Please count the rows below that contain the string "instances", with case counting, and reply with only that number.
========================================================================
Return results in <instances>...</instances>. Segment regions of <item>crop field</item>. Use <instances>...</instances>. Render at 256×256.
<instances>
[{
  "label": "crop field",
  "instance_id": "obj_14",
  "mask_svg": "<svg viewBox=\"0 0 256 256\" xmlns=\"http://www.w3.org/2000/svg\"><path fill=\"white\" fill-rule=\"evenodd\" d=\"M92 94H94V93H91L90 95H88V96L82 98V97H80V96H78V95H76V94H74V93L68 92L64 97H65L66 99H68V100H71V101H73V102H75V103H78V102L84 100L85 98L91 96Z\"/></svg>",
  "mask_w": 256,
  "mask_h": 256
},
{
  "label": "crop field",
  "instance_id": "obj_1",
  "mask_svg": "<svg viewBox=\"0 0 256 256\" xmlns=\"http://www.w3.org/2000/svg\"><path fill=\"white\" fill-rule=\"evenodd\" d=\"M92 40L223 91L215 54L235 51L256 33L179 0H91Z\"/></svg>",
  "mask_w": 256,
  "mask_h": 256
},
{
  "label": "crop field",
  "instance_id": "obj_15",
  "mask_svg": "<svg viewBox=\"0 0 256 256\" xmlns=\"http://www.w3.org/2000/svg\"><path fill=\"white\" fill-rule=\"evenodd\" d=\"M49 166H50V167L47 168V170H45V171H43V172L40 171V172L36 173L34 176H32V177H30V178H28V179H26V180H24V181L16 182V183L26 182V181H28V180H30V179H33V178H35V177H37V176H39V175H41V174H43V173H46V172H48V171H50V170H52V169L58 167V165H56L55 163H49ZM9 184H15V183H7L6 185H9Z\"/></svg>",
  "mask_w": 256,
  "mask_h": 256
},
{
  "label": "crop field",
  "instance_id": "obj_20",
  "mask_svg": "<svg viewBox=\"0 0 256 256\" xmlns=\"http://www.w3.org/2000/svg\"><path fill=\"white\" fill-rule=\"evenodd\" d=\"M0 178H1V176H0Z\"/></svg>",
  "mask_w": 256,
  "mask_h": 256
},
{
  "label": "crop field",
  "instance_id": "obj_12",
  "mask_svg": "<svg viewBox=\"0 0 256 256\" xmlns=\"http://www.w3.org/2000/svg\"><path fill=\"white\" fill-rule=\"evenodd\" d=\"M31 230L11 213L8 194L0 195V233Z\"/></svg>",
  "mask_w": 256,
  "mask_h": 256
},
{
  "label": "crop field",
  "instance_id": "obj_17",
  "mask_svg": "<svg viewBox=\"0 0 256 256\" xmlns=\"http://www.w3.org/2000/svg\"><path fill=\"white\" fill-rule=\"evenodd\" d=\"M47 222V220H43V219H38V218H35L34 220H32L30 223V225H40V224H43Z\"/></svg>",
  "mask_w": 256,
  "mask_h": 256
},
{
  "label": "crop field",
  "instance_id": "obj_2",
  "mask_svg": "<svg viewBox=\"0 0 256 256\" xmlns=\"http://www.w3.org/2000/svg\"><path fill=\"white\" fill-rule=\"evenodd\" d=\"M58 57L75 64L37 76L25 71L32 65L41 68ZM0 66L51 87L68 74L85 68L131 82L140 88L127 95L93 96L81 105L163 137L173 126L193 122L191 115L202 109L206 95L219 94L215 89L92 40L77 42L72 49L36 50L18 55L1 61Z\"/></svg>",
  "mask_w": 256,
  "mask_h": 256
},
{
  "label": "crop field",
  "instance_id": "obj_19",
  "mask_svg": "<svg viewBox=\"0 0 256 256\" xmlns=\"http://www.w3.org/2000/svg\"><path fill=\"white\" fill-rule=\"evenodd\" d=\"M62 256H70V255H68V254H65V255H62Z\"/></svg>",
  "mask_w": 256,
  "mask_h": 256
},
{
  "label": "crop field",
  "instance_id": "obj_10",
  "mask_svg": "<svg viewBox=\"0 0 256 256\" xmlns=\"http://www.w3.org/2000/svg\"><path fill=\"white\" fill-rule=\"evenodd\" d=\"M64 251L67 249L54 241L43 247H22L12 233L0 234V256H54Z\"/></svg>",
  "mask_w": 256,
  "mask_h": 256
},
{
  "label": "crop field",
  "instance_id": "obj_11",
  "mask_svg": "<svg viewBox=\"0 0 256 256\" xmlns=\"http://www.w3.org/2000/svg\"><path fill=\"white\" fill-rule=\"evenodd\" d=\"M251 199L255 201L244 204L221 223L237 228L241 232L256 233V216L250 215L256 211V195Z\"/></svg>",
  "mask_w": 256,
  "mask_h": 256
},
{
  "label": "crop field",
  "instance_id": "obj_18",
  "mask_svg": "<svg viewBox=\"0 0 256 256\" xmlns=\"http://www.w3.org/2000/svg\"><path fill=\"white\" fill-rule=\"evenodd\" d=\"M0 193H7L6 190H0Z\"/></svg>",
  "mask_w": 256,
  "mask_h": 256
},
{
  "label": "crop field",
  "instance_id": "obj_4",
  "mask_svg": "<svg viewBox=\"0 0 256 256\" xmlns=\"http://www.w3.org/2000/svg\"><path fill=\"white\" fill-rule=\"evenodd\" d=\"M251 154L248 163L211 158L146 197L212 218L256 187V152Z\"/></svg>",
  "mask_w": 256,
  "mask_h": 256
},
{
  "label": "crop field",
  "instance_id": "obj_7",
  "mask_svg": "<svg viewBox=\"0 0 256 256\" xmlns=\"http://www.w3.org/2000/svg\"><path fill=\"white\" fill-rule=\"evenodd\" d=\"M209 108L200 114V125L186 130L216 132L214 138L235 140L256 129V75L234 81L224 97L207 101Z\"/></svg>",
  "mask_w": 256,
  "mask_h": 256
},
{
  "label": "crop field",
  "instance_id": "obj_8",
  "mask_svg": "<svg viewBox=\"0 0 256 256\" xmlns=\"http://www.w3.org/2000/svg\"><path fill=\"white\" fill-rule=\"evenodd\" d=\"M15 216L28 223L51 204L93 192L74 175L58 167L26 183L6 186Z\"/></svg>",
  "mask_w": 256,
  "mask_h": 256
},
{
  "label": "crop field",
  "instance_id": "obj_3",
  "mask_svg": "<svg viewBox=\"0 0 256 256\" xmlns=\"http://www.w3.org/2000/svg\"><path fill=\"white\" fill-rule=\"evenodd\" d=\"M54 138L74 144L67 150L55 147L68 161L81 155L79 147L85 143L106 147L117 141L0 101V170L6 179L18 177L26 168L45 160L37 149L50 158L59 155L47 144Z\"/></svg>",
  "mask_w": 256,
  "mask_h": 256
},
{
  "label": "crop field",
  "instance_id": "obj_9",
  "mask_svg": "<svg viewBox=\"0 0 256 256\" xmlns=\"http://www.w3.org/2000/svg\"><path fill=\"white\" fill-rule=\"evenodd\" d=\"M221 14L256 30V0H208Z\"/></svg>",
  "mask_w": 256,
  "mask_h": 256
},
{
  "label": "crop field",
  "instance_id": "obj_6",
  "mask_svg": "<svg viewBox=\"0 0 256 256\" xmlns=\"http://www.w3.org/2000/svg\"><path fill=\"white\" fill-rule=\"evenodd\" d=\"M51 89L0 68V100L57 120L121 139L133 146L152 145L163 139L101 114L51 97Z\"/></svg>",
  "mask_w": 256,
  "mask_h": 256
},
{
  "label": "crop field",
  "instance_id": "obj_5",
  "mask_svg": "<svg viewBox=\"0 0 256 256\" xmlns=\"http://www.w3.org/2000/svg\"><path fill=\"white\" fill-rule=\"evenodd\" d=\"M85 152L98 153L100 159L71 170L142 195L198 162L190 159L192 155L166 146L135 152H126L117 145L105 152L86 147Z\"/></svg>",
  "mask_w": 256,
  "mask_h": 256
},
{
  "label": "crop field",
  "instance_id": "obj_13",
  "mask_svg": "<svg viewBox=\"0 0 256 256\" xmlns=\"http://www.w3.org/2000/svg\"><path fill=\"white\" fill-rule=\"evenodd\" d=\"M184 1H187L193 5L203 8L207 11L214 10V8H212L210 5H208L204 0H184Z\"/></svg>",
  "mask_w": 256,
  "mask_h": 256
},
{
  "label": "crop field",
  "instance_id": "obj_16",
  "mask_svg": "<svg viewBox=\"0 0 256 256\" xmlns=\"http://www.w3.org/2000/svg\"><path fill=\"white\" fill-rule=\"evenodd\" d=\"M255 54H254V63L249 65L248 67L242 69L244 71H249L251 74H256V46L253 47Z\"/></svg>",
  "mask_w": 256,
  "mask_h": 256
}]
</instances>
========================================================================
▶ **Result of this task**:
3